- Apply what you read
**A)** Using the Monticello essay, decide for each statement whether it agrees with the essay: (i) the writer's family visited Monticello in the summer of 1972; (ii) the tour guides mentioned that Jefferson owned Sally Hemings; (iii) as a child, the writer thought the house was very grand. Answer yes or no for each and quote the words from the essay that settle it.
**B)** Extend the Monticello essay, picking up right after its final sentence.

- Text block
Just a few miles outside of Charlottesville, Virginia sits Monticello, the plantation of Thomas Jefferson, the third President of the United States of America, and one of my homeland's Founding Fathers. In the summer of 1972 my family went there as part of what would be the last holiday before my mother's death the following year. It's a beautiful place designed by the great man himself in the neoclassical style which he found so inspiring. Even as a child I didn't think the house was particularly grand and it certainly wasn't in any way ostentatious, but seemed a kind of testament to both order and beauty – two concepts which don't always go together. On a bench in the garden my mother and I read together words penned by Jefferson himself: We hold these truths to be self-evident, that all men are created equal, that they are endowed, by their Creator, with certain unalienable Rights, that among these are Life, Liberty, and the pursuit of Happiness.
I know now, of course, things that I didn't really know then. At the time, sitting there reflecting on life, liberty, and happiness, I didn't necessarily connect that all I saw around me had been built on the backs of slaves who possessed none of those so-called unalienable rights. In 1972 we still spoke about Jefferson as a “benevolent slave owner” and tour guides in 18th Century dress told us how he was so enlightened that he even fell in love and had six children with one of his slaves, Sally Hemings. They were careful, of course, not to mention that Jefferson owned Hemings, perhaps because they felt that the American Story, though strong in the brick and mortar all around us, was nonetheless too fragile to support such a dark reality as that.
But – as we all know – stories can be complicated, and they frequently have the ability to contain so much more than we, as individuals, can fully comprehend. At age six I probably couldn't have known that the story of our Founding Fathers was certainly more inspiring to me – a privileged white boy – than it was to the children of the descendants of those whose labour had constructed the house before me and had tilled the rolling Virginia fields that surrounded me. History is written by the victors, it is said, and – in the United States, anyway (I wouldn't dare to speak about this Scepter'd Isle where I now happily live) – the victors are almost always privileged white boys who grow up to be privileged white men.

- Extracted material
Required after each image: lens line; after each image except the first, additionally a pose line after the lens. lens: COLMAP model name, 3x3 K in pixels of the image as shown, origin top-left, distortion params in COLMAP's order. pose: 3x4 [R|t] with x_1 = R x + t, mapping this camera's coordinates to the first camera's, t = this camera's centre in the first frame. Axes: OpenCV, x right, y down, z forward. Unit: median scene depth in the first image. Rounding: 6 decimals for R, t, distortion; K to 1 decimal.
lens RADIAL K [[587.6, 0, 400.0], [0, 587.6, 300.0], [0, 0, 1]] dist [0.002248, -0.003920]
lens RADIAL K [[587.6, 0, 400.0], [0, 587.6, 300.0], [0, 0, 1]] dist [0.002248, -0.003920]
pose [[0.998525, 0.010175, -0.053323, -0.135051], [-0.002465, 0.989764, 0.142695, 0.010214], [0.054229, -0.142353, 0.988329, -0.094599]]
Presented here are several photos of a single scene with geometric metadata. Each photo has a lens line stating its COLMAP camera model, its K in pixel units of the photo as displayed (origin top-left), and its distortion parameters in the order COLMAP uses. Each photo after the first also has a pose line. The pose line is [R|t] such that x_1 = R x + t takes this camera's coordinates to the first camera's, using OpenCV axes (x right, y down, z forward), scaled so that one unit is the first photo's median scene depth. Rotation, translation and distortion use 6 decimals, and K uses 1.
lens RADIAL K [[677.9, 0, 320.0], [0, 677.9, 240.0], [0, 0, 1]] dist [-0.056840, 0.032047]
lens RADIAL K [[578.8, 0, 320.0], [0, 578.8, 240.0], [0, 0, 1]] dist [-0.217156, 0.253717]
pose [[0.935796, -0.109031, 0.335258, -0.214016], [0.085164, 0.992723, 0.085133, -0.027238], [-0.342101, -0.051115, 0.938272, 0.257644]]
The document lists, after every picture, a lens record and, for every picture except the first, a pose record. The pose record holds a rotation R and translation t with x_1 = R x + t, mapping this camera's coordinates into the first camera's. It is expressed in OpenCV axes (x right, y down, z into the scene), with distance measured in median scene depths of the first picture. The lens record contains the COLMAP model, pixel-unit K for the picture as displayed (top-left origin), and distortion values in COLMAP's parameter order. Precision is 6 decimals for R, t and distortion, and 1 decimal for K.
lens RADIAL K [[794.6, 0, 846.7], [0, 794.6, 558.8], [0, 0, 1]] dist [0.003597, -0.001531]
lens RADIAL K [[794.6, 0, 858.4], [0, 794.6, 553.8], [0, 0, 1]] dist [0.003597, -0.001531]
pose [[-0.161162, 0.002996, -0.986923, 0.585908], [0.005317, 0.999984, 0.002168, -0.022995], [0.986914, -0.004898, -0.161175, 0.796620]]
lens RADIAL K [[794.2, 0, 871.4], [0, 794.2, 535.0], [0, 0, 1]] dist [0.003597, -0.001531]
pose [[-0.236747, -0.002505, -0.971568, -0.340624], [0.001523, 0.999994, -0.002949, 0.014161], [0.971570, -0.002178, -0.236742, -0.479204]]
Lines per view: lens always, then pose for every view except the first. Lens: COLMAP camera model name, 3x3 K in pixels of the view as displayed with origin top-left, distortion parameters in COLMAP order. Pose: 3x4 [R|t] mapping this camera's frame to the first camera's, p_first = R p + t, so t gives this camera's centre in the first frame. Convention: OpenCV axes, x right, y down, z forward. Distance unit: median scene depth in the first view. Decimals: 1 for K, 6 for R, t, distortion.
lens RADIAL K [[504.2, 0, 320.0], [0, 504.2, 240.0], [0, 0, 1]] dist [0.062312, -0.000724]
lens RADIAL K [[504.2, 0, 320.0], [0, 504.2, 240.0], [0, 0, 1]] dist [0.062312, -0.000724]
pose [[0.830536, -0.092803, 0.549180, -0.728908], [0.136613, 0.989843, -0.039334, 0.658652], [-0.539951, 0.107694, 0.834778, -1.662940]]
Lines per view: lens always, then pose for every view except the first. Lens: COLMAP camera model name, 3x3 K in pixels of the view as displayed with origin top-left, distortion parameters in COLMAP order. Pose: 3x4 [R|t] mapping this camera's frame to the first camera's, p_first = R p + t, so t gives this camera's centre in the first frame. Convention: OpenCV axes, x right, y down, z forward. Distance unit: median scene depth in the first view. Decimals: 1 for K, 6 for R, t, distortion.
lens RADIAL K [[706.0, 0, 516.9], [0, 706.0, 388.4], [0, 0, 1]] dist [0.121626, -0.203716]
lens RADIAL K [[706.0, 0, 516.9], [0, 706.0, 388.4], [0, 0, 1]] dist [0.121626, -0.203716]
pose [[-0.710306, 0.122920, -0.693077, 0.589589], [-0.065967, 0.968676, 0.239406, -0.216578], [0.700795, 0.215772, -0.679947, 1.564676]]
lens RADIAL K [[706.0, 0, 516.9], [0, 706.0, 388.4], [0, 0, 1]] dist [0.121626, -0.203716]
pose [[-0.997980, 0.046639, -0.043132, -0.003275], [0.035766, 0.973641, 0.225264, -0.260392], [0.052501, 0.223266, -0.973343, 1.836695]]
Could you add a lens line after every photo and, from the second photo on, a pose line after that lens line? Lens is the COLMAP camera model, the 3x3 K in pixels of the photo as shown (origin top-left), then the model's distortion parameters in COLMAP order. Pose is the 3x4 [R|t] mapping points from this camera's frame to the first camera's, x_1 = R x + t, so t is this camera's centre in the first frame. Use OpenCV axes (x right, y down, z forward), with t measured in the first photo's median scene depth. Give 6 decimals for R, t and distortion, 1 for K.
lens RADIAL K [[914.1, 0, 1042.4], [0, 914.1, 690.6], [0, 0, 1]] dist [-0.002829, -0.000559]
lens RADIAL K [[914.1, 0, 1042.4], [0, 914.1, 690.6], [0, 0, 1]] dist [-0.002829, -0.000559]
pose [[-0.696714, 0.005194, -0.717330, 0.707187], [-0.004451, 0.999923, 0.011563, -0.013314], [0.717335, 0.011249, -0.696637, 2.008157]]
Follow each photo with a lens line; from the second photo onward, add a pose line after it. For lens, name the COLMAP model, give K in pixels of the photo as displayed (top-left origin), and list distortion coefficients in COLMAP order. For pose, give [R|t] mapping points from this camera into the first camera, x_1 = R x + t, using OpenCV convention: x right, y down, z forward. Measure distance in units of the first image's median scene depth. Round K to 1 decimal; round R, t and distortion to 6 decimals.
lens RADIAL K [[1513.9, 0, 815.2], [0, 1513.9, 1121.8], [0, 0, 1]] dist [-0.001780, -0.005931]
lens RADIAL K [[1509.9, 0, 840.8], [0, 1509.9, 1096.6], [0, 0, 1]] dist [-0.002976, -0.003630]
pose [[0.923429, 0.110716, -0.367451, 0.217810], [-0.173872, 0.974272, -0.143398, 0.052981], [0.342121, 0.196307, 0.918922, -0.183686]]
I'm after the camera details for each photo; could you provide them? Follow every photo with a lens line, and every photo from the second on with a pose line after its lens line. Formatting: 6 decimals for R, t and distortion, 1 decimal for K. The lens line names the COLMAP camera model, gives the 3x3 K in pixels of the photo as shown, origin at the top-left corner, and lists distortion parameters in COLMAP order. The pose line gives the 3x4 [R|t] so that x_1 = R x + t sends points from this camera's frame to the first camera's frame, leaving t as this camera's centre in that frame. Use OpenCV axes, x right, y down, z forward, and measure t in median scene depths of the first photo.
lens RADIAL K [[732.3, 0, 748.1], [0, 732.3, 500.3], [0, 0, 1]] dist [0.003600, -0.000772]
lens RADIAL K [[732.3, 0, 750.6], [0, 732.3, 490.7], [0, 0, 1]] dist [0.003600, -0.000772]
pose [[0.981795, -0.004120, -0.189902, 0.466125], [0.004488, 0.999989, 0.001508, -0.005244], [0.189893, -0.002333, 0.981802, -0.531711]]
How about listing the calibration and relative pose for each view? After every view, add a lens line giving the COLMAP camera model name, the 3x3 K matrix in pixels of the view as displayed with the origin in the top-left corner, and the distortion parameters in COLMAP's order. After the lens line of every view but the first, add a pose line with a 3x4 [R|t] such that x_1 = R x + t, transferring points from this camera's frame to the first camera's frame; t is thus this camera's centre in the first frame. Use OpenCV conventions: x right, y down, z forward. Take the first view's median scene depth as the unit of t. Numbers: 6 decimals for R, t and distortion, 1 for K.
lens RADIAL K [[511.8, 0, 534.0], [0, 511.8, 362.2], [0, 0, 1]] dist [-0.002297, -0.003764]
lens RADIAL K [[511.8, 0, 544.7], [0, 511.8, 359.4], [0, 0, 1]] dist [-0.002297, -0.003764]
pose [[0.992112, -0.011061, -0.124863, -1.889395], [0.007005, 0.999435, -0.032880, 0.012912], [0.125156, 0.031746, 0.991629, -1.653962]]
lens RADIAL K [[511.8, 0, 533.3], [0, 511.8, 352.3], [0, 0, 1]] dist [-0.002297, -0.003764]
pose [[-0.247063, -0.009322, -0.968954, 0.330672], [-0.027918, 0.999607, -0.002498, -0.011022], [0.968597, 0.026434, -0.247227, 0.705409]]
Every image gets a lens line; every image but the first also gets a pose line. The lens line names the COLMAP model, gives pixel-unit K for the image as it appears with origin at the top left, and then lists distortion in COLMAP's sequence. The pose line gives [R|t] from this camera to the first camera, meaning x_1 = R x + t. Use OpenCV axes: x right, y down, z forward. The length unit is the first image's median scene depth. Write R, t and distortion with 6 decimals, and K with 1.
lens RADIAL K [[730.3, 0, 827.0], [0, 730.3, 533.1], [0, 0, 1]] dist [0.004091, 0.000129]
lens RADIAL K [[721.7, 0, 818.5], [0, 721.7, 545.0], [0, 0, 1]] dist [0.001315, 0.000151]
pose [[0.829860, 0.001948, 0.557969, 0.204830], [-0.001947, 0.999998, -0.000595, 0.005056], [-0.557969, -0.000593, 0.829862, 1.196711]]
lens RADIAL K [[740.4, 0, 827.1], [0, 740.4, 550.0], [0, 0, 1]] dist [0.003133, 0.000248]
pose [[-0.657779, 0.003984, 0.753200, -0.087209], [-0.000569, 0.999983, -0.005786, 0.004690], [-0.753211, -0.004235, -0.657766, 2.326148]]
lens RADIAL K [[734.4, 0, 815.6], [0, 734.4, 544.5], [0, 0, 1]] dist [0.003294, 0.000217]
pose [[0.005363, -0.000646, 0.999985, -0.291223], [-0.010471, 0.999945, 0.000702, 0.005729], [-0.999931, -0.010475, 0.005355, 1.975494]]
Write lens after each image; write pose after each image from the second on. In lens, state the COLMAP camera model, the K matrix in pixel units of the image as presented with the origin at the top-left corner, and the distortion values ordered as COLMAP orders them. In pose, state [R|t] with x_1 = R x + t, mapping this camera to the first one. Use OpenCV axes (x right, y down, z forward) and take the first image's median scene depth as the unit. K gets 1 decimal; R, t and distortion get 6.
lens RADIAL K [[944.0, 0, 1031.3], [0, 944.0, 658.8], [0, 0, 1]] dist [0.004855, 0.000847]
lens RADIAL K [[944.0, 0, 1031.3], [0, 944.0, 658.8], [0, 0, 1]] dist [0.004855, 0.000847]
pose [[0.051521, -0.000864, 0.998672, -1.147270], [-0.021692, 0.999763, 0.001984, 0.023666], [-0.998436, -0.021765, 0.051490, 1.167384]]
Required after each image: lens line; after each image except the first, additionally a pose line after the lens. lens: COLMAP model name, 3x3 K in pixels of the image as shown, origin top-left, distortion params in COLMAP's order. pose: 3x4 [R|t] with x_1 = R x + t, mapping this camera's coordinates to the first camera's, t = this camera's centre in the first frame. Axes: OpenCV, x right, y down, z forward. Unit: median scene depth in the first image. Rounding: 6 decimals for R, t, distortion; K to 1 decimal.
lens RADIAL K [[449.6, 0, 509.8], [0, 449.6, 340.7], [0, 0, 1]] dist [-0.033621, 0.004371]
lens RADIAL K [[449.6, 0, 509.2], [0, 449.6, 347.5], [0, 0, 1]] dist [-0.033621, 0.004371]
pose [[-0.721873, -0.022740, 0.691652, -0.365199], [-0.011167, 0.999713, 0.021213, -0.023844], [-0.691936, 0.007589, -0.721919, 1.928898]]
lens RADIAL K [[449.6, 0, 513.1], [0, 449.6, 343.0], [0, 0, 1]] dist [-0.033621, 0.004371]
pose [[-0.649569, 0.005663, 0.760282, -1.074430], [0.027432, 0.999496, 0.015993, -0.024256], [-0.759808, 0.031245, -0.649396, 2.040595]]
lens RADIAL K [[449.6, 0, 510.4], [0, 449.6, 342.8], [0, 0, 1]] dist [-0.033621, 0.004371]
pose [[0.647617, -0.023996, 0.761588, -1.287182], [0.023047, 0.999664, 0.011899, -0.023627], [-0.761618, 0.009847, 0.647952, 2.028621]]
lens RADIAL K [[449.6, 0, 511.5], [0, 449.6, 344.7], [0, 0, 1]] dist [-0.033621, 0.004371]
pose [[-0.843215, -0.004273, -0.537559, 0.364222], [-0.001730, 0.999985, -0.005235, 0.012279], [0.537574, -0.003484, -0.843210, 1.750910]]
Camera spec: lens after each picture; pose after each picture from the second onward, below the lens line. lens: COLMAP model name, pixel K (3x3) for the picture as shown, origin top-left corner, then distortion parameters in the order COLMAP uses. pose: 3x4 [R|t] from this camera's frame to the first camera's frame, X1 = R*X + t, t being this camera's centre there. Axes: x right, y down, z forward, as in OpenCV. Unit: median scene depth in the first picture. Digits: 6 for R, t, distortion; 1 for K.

- Answers in order
**A)**
(i) Yes: "In the summer of 1972 my family went there"
(ii) No: "They were careful, of course, not to mention that Jefferson owned Hemings"
(iii) No: "Even as a child I didn't think the house was particularly grand"

**B)**
Does this mean the great American Story, which has been a shining light of hope for people all over the world for nearly three centuries, is nothing but an illusion, beautiful words placed one on top of another that make a stunning monument but which, in the end, is little more than a wall which would divide and exclude? There are those who would say so. Indeed some things I read in the British press after Wednesday's tragic act of sedition at the very temple of the American Story seemed to almost gloat over the ills which had befallen us. (O, how we love to make ourselves feel better by pointing out the failings of others! It's so much easier than focusing on our own systemic ills.)
I, however, refuse to give up on the Story – “the story's the thing” my Gramps said and I am my grandfather's grandson. Although the words most frequently highlighted in Jefferson's Declaration of Independence are life, liberty, and happiness, for me the telling bit is where these things come from: our Creator. Yes, it's true mankind has messed things up time and time again, but at the heart of it all is a God who, though aware of how wretched and ungrateful we can be, nevertheless chose to enter into the muck of this world with us so that we could indeed hope in the true beginning of life in him instead of the finality of death; we could hope in the freedom of forgiveness and grace instead of the bondage of sin, we could hope in the happiness of charity and concern instead of the misery of selfishness and greed. As this God has not given up on us, I refuse to give up on the Story. There's grace and insight to be found in reflecting on just how far our Creator has gone for us, and, though governments and misguided people can chip away at the Story, can try to rebuild it as a wall that would divide and exclude, we can never go wrong returning to the Story of love which God unfolds in our lives. Beloved, let us love one another: for love is of God we hear in our second lesson at morning prayer this morning and for Christians this is what is at the heart of our Story. This we seek to promote in ways as communal as voting for the right people and ways as individual as caring for one another, of helping out where we can be of use, of looking outward instead of focusing only on ourselves. This is our story, and it can bring us more life, liberty, and happiness than even the great Thomas Jefferson probably could have ever imagined.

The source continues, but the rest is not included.